Exercise →
Reproduce all the entries beneath this sentence exactly.

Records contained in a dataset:
______

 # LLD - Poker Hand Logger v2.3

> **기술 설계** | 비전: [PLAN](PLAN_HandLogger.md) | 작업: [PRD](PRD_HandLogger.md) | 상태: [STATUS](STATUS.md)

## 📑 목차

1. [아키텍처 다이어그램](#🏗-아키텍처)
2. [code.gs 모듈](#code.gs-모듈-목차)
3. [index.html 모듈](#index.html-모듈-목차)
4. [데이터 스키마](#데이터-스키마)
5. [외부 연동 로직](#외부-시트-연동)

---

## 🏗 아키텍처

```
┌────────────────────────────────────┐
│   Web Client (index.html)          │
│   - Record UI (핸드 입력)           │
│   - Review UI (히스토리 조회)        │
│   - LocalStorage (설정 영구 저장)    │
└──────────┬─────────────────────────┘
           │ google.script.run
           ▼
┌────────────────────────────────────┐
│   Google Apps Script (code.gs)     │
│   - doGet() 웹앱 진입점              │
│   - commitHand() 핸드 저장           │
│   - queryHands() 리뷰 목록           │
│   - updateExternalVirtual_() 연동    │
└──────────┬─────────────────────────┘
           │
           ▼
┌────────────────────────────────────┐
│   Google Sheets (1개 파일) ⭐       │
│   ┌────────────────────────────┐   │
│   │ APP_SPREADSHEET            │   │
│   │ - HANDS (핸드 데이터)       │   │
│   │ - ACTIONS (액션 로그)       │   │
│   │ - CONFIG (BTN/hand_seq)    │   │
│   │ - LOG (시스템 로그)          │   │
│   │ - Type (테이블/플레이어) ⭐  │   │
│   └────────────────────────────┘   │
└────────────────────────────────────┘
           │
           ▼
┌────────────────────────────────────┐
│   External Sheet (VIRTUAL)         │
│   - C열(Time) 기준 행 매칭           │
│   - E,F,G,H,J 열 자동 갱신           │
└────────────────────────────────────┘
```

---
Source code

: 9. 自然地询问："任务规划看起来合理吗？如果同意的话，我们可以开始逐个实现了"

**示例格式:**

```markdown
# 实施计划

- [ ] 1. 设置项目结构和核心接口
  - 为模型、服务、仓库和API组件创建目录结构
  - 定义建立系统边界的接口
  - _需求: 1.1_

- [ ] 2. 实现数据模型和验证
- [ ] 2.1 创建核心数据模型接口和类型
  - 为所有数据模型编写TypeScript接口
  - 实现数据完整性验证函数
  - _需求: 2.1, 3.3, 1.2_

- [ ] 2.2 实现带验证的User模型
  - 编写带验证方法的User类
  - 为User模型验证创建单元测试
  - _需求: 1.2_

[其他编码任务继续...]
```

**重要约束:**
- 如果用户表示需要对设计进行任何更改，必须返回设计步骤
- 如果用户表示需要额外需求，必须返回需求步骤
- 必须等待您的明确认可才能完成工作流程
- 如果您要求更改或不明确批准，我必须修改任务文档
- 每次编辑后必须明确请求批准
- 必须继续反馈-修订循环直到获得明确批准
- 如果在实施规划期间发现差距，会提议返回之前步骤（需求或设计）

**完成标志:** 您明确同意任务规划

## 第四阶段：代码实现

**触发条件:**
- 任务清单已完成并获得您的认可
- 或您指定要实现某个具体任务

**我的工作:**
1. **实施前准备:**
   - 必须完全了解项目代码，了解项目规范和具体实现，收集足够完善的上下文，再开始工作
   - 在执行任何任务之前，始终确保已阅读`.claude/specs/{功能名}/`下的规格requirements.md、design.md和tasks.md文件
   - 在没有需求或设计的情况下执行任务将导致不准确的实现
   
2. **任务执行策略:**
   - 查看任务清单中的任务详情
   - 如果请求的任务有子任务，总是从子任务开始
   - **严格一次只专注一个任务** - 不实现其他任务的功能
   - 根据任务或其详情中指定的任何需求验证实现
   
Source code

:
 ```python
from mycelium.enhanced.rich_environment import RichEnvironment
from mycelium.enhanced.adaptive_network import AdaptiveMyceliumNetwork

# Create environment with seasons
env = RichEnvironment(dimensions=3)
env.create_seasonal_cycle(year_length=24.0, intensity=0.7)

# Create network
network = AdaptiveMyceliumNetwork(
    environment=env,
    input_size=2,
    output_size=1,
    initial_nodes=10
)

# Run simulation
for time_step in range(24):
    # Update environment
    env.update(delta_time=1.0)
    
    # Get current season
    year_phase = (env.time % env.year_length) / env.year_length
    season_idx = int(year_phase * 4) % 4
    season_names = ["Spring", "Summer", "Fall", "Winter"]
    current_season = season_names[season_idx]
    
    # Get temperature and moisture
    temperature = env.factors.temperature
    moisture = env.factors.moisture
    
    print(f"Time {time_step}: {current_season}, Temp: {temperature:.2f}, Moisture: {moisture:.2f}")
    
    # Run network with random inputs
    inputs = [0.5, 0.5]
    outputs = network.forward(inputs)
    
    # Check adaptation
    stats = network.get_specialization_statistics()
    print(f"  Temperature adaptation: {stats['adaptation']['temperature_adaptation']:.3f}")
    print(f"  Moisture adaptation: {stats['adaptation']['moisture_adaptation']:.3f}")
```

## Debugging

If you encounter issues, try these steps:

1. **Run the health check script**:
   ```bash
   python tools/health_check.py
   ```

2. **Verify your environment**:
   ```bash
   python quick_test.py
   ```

______

Exercise solution →
 # LLD - Poker Hand Logger v2.3

> **기술 설계** | 비전: [PLAN](PLAN_HandLogger.md) | 작업: [PRD](PRD_HandLogger.md) | 상태: [STATUS](STATUS.md)

## 📑 목차

1. [아키텍처 다이어그램](#🏗-아키텍처)
2. [code.gs 모듈](#code.gs-모듈-목차)
3. [index.html 모듈](#index.html-모듈-목차)
4. [데이터 스키마](#데이터-스키마)
5. [외부 연동 로직](#외부-시트-연동)

---

## 🏗 아키텍처

```
┌────────────────────────────────────┐
│   Web Client (index.html)          │
│   - Record UI (핸드 입력)           │
│   - Review UI (히스토리 조회)        │
│   - LocalStorage (설정 영구 저장)    │
└──────────┬─────────────────────────┘
           │ google.script.run
           ▼
┌────────────────────────────────────┐
│   Google Apps Script (code.gs)     │
│   - doGet() 웹앱 진입점              │
│   - commitHand() 핸드 저장           │
│   - queryHands() 리뷰 목록           │
│   - updateExternalVirtual_() 연동    │
└──────────┬─────────────────────────┘
           │
           ▼
┌────────────────────────────────────┐
│   Google Sheets (1개 파일) ⭐       │
│   ┌────────────────────────────┐   │
│   │ APP_SPREADSHEET            │   │
│   │ - HANDS (핸드 데이터)       │   │
│   │ - ACTIONS (액션 로그)       │   │
│   │ - CONFIG (BTN/hand_seq)    │   │
│   │ - LOG (시스템 로그)          │   │
│   │ - Type (테이블/플레이어) ⭐  │   │
│   └────────────────────────────┘   │
└────────────────────────────────────┘
           │
           ▼
┌────────────────────────────────────┐
│   External Sheet (VIRTUAL)         │
│   - C열(Time) 기준 행 매칭           │
│   - E,F,G,H,J 열 자동 갱신           │
└────────────────────────────────────┘
```

---
Source code

: 9. 自然地询问："任务规划看起来合理吗？如果同意的话，我们可以开始逐个实现了"

**示例格式:**

```markdown
# 实施计划

- [ ] 1. 设置项目结构和核心接口
  - 为模型、服务、仓库和API组件创建目录结构
  - 定义建立系统边界的接口
  - _需求: 1.1_

- [ ] 2. 实现数据模型和验证
- [ ] 2.1 创建核心数据模型接口和类型
  - 为所有数据模型编写TypeScript接口
  - 实现数据完整性验证函数
  - _需求: 2.1, 3.3, 1.2_

- [ ] 2.2 实现带验证的User模型
  - 编写带验证方法的User类
  - 为User模型验证创建单元测试
  - _需求: 1.2_

[其他编码任务继续...]
```

**重要约束:**
- 如果用户表示需要对设计进行任何更改，必须返回设计步骤
- 如果用户表示需要额外需求，必须返回需求步骤
- 必须等待您的明确认可才能完成工作流程
- 如果您要求更改或不明确批准，我必须修改任务文档
- 每次编辑后必须明确请求批准
- 必须继续反馈-修订循环直到获得明确批准
- 如果在实施规划期间发现差距，会提议返回之前步骤（需求或设计）

**完成标志:** 您明确同意任务规划

## 第四阶段：代码实现

**触发条件:**
- 任务清单已完成并获得您的认可
- 或您指定要实现某个具体任务

**我的工作:**
1. **实施前准备:**
   - 必须完全了解项目代码，了解项目规范和具体实现，收集足够完善的上下文，再开始工作
   - 在执行任何任务之前，始终确保已阅读`.claude/specs/{功能名}/`下的规格requirements.md、design.md和tasks.md文件
   - 在没有需求或设计的情况下执行任务将导致不准确的实现
   
2. **任务执行策略:**
   - 查看任务清单中的任务详情
   - 如果请求的任务有子任务，总是从子任务开始
   - **严格一次只专注一个任务** - 不实现其他任务的功能
   - 根据任务或其详情中指定的任何需求验证实现
   
Source code

:
 ```python
from mycelium.enhanced.rich_environment import RichEnvironment
from mycelium.enhanced.adaptive_network import AdaptiveMyceliumNetwork

# Create environment with seasons
env = RichEnvironment(dimensions=3)
env.create_seasonal_cycle(year_length=24.0, intensity=0.7)

# Create network
network = AdaptiveMyceliumNetwork(
    environment=env,
    input_size=2,
    output_size=1,
    initial_nodes=10
)

# Run simulation
for time_step in range(24):
    # Update environment
    env.update(delta_time=1.0)
    
    # Get current season
    year_phase = (env.time % env.year_length) / env.year_length
    season_idx = int(year_phase * 4) % 4
    season_names = ["Spring", "Summer", "Fall", "Winter"]
    current_season = season_names[season_idx]
    
    # Get temperature and moisture
    temperature = env.factors.temperature
    moisture = env.factors.moisture
    
    print(f"Time {time_step}: {current_season}, Temp: {temperature:.2f}, Moisture: {moisture:.2f}")
    
    # Run network with random inputs
    inputs = [0.5, 0.5]
    outputs = network.forward(inputs)
    
    # Check adaptation
    stats = network.get_specialization_statistics()
    print(f"  Temperature adaptation: {stats['adaptation']['temperature_adaptation']:.3f}")
    print(f"  Moisture adaptation: {stats['adaptation']['moisture_adaptation']:.3f}")
```

## Debugging

If you encounter issues, try these steps:

1. **Run the health check script**:
   ```bash
   python tools/health_check.py
   ```

2. **Verify your environment**:
   ```bash
   python quick_test.py
   ```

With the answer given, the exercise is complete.